Tym razem atakując pociąg pędzimy na koniu, próbując go dogonić (pociąg, nie konia). Przeciwna strona w tym czasie atakuje nas, wyskakującymi z wagonów, żołnierzami, których powinniśmy należycie przywitać kulami z naszego pistoletu. Broniąc pociągu należy atakować żołnierzami w odpowiednich momentach gdy atakujący przeskakuje przeszkody bądź uchyla się przed nimi.
Co do przejmowania wrogiego fortu, to tutaj nie zostało nic z oryginalnej wersji. Mamy klasyczny celowniczek. Wystarczy wystrzelać wrogów kryjących się za osłonami, którzy co jakiś czas wychylają się by oddać strzał. Oczywiście samemu należy kryć się w odpowiednim momencie.

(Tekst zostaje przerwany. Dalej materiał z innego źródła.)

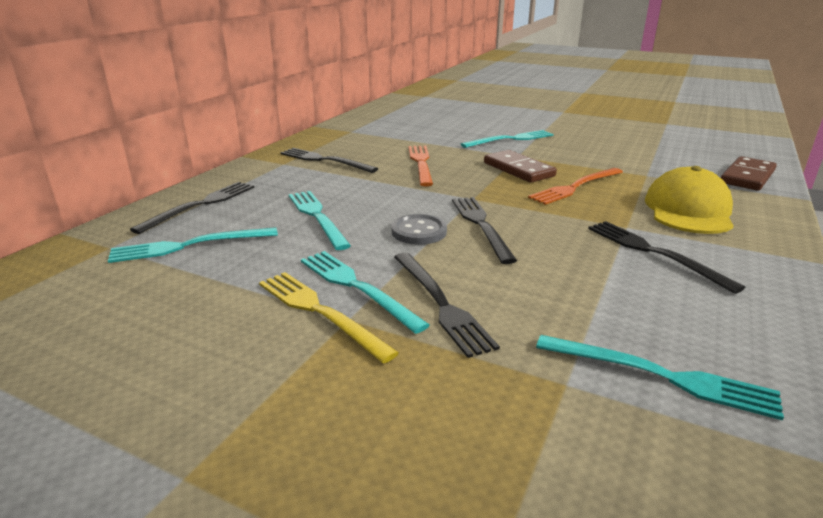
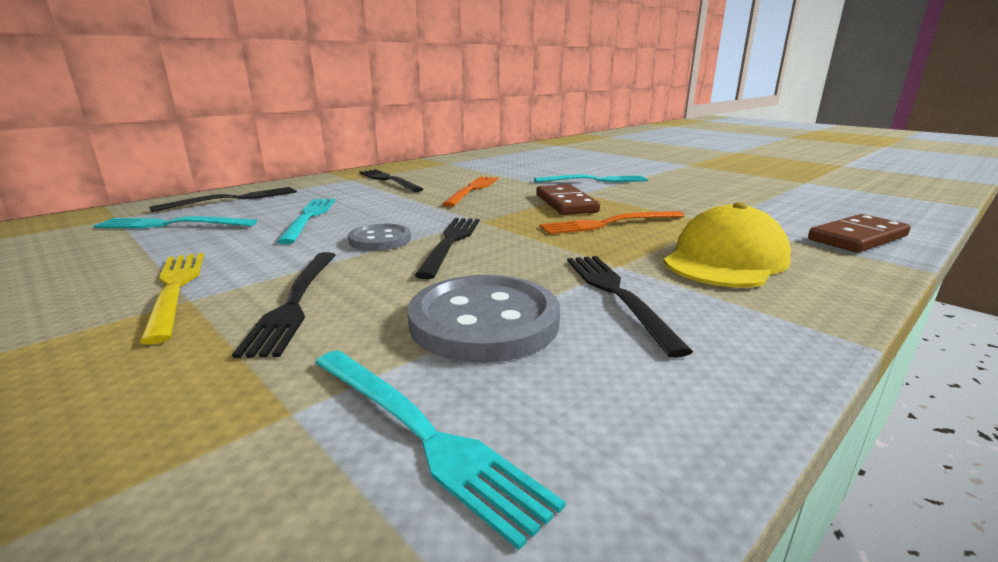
camera: 20 degrees right, 5 degrees down
(357, 287) = (244, 275): turquoise fork -> none
(597, 291) = (484, 321): none -> grey button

Tutaj widać, że pod tym względem gra była tworzona z myślą o Iphone'ach. Można do tego przywyknąć. Ja z chęcią witam różnego rodzaju zmiany by odświeżyć stary tytuł, byleby nie były zbyt drastyczne.
Choć trzeba przyznać, że po pewnym czasie, zabawa w celownik zaczyna nieco irytować. Zwłaszcza gdy twój wróg jest na wykończeniu i ratuje się próbując przejąć twoje forty co chwila. Polecam wtedy jak najszybciej go wykończyć żeby oszczędzić sobie frustracji.
Jak oceniam ten remake? Dość pozytywnie. Dostarczył (i dalej dostarcza) mi parę godzin frajdy i naprawdę się wciągnąłem. Z paroma zmianami i ulepszeniami to dalej ten sam stary dobry NvsS z nową grafiką i dźwiękiem.
Na brak klimatu nie można narzekać w końcu to my go tworzymy sami (cytując pewnego kociaka) więc gdyby go brakowało z pewnością gra by mnie szybko odrzuciła.
Cieszę się , że nie zmasakrowano kompletnie tego tytułu. I obok Cannon Fodder 3 to jeden z lepszych i wierniejszych rimejków jakie obecnie powstały.
A że nie jest to kopia 1:1 ? Bardzo dobrze. Nie powinna być. W każdej chwili można przecież pobrać exek i pograć w oryginał jeśli się ma ochotę.
A teraz spadam młócić brązowych. Over and out.